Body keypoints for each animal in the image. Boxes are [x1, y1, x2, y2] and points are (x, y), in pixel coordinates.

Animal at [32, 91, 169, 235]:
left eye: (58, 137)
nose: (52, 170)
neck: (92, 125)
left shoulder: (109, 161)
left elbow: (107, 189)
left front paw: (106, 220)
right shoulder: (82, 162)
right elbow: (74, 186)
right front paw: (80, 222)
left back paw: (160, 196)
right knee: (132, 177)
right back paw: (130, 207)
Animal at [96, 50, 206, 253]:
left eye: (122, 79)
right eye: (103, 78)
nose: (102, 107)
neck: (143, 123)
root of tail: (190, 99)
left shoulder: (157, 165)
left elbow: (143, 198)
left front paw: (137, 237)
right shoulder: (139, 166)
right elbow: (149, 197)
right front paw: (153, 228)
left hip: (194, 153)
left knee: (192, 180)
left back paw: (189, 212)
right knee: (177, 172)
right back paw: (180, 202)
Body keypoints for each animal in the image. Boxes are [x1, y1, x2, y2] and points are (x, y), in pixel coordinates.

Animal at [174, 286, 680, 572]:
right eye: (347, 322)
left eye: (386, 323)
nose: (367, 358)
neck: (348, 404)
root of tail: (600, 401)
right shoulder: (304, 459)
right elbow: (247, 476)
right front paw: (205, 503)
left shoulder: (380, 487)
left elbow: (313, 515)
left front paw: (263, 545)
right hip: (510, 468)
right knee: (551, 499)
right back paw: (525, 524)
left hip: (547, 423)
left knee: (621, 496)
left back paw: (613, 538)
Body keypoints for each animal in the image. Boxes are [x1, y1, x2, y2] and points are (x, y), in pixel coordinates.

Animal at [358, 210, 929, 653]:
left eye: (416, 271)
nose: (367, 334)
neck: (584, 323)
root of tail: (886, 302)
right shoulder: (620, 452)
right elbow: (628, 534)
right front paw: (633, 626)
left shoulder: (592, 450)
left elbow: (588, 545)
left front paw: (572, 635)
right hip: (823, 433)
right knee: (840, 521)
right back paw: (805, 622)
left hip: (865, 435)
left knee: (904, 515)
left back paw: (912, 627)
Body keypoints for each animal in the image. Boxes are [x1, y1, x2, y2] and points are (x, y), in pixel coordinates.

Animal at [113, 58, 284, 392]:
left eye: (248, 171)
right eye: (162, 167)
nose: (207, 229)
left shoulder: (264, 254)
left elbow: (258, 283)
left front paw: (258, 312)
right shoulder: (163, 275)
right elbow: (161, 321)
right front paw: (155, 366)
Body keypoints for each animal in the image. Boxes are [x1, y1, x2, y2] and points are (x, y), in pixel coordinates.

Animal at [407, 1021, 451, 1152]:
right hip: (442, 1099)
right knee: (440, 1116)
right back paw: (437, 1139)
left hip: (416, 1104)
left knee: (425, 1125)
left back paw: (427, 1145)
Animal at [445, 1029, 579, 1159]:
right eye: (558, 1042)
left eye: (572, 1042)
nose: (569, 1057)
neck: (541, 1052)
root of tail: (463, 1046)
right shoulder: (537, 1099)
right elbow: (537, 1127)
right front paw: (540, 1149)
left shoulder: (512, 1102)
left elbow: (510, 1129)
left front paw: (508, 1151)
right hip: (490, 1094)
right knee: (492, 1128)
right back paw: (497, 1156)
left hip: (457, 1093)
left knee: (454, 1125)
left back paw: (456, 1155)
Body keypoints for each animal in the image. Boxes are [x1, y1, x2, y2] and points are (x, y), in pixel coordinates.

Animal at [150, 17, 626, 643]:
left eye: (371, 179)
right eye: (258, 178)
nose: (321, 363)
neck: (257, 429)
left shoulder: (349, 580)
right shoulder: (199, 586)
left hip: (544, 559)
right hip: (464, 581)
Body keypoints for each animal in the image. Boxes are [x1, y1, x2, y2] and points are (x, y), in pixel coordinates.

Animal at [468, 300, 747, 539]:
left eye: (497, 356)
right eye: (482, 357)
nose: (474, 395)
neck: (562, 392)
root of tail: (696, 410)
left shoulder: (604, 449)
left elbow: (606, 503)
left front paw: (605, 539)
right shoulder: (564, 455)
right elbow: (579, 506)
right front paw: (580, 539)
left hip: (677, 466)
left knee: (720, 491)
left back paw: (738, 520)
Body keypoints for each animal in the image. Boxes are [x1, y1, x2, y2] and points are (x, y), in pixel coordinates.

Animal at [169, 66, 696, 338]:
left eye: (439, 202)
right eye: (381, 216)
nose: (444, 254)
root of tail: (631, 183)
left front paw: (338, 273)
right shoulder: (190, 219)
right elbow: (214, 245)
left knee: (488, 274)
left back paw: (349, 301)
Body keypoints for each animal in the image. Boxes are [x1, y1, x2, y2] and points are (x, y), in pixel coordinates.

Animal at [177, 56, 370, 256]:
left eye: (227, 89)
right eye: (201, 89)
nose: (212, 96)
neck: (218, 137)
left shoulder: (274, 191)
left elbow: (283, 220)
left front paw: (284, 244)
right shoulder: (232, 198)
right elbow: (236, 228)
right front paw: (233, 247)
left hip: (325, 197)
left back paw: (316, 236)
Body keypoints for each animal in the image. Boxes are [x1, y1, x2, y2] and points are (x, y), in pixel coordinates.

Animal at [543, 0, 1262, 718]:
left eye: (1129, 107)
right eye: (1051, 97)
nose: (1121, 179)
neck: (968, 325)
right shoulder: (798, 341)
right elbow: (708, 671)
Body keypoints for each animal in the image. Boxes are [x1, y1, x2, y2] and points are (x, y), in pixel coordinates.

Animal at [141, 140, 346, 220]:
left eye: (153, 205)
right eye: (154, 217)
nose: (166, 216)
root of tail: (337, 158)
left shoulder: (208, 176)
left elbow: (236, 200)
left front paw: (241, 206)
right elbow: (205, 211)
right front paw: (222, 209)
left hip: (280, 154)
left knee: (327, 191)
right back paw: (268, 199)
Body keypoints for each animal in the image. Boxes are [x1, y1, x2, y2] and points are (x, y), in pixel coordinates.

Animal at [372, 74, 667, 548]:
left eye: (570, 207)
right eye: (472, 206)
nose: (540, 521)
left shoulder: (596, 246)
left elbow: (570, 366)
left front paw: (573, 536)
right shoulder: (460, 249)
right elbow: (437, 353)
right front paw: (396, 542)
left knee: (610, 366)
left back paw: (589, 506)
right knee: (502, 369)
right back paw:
= = = =
### PROBLEM TO SOLVE
Write out a verbatim copy of the data, beginning with its first line and ending with the line that contains "right front paw: (153, 228)".

### TASK RESULT
Body keypoints for each animal in the image. Boxes are [x1, y1, x2, y2] and points are (x, y), in pixel coordinates.

Animal at [32, 91, 169, 235]:
left eye: (58, 137)
nose: (52, 170)
neck: (92, 125)
left shoulder: (109, 161)
left elbow: (107, 189)
left front paw: (106, 220)
right shoulder: (82, 162)
right elbow: (74, 186)
right front paw: (80, 222)
left back paw: (160, 196)
right knee: (132, 177)
right back paw: (130, 207)
Animal at [96, 50, 206, 253]:
left eye: (122, 79)
right eye: (103, 78)
nose: (102, 107)
neck: (143, 123)
root of tail: (190, 99)
left shoulder: (157, 165)
left elbow: (143, 198)
left front paw: (137, 237)
right shoulder: (139, 166)
right elbow: (149, 197)
right front paw: (153, 228)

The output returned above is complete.